▶ _Problem to solve_
Copy the passage of the lawn fertilizer thread from "I just got back" up to and including "(Jul 2, 2017)" word for word.

** Reading passage follows **

# 10-10-10 fertilizer and lime does brand matter?



## daganh62 (May 4, 2018)

I just got back my soil test results and the results recommend using 10-10-10 as well as lime. Is there any particular brand i should use and does anyone have any organic recommendations? Thanks in advance


----------



## kur1j (Jul 2, 2017)

Might want to post the soil test so the more knowledgeable ones could tell you if you should put something else down if you are low on something else.


----------



## SCGrassMan (Dec 17, 2017)

Brand on fert shouldn't be important, but the lime, they may recommend one of the two types. There's dolomitic lime, and "the other one whose name I forget". Someone smarter should know that.


----------



## SNOWBOB11 (Aug 31, 2017)

Calcitic lime is the other.


----------



## Ridgerunner (May 16, 2017)

Yes. More important than any specific brand, when purchasing lime you'll want to consider dolomitic or calcitic, CCE, mesh size, and prill vs Aglime (ground and unprilled).
A balanced organic fertilizer is hard to come by you can search this list (a bit hard to read with some typos):
http://www.lundproduce.com/N-P-K-Value-of-Everything.html
Some brand sources that mix and match for you to create a balanced fertilizer:
Bradfield Organics All Purpose (5-5-5)
and Jobe (4-4-4)
but they are aimed at container growing and are packaged in small quantities.


----------

** End of Reading passage **
** Provided information follows **

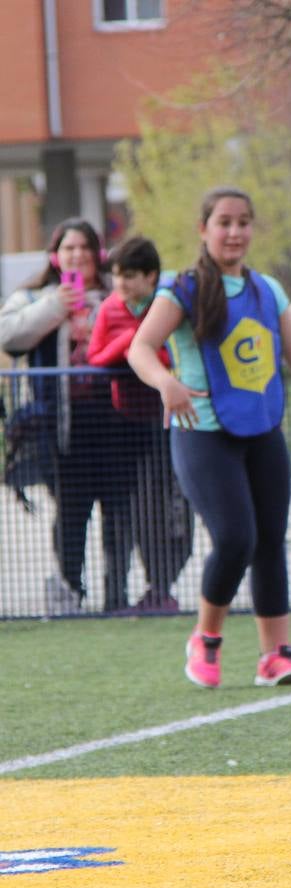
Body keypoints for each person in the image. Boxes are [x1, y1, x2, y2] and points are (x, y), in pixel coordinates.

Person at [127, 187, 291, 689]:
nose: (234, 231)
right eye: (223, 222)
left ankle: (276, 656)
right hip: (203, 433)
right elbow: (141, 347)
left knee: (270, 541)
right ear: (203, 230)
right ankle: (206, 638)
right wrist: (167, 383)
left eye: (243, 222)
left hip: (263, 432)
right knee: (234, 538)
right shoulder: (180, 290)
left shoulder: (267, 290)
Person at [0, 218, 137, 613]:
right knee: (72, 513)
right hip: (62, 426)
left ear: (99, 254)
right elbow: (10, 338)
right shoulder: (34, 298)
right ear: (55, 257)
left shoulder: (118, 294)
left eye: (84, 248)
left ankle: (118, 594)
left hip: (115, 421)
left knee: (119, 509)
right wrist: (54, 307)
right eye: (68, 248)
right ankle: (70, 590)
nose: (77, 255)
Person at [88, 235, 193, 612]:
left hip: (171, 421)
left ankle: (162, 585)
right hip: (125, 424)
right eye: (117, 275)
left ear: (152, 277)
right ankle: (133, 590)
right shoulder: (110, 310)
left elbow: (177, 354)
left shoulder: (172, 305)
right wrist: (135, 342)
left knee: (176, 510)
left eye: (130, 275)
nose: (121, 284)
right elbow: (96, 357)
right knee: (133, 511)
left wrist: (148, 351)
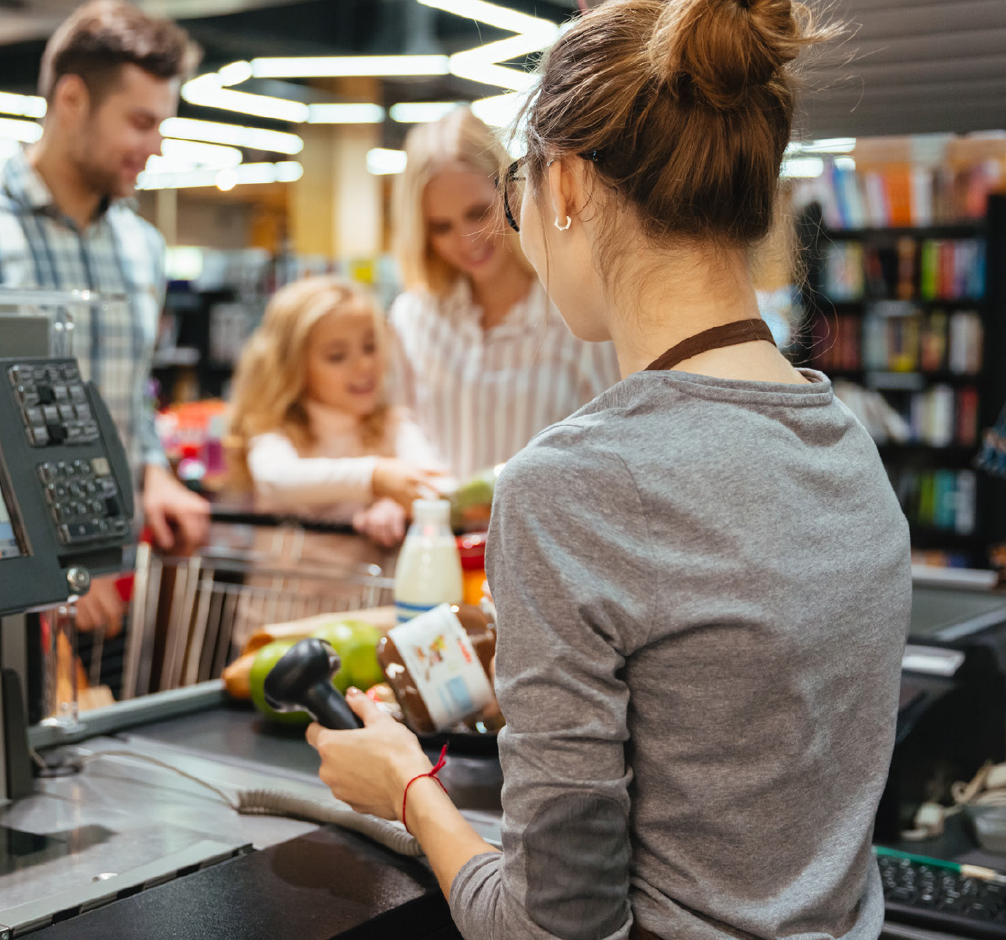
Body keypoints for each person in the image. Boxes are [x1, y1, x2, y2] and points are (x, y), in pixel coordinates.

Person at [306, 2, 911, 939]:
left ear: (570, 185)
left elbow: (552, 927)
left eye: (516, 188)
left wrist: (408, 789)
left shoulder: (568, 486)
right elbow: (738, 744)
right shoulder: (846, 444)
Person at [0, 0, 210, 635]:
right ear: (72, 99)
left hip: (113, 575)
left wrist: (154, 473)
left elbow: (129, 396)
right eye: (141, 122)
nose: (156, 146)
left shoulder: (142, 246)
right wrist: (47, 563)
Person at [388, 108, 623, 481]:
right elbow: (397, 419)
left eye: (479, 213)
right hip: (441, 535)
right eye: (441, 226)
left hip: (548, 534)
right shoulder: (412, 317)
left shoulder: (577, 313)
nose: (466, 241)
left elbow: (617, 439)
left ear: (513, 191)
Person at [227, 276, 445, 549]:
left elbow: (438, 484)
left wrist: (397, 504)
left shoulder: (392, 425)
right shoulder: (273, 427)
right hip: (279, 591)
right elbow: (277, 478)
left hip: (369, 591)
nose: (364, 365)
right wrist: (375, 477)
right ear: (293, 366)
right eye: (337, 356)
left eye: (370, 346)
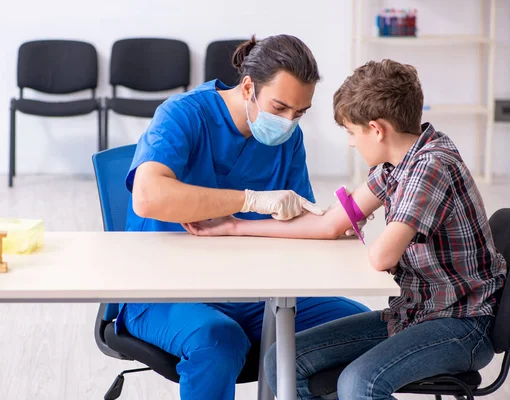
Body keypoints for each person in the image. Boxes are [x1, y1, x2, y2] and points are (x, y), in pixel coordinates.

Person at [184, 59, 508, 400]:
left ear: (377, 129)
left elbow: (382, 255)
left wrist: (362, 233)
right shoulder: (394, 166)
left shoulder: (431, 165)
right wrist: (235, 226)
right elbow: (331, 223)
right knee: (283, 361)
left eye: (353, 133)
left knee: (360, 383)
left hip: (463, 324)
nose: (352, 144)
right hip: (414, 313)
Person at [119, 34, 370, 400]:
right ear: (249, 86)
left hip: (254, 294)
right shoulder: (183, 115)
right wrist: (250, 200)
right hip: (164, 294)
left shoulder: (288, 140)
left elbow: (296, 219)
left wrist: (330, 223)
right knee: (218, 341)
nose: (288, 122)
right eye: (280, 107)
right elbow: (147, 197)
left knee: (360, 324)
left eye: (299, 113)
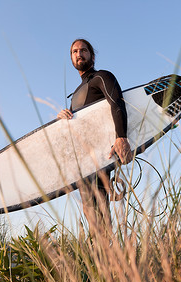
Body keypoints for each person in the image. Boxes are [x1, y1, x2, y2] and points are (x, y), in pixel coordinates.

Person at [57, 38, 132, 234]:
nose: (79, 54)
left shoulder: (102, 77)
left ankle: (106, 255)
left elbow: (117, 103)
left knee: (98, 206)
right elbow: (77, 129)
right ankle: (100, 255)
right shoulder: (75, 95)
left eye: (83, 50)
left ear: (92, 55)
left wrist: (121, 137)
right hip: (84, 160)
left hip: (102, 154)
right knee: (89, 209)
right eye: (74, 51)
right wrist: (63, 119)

** End of Provided information **

▶ _Answer to the exercise_
I just got back my soil test results and the results recommend using 10-10-10 as well as lime. Is there any particular brand i should use and does anyone have any organic recommendations? Thanks in advance


----------



## kur1j (Jul 2, 2017)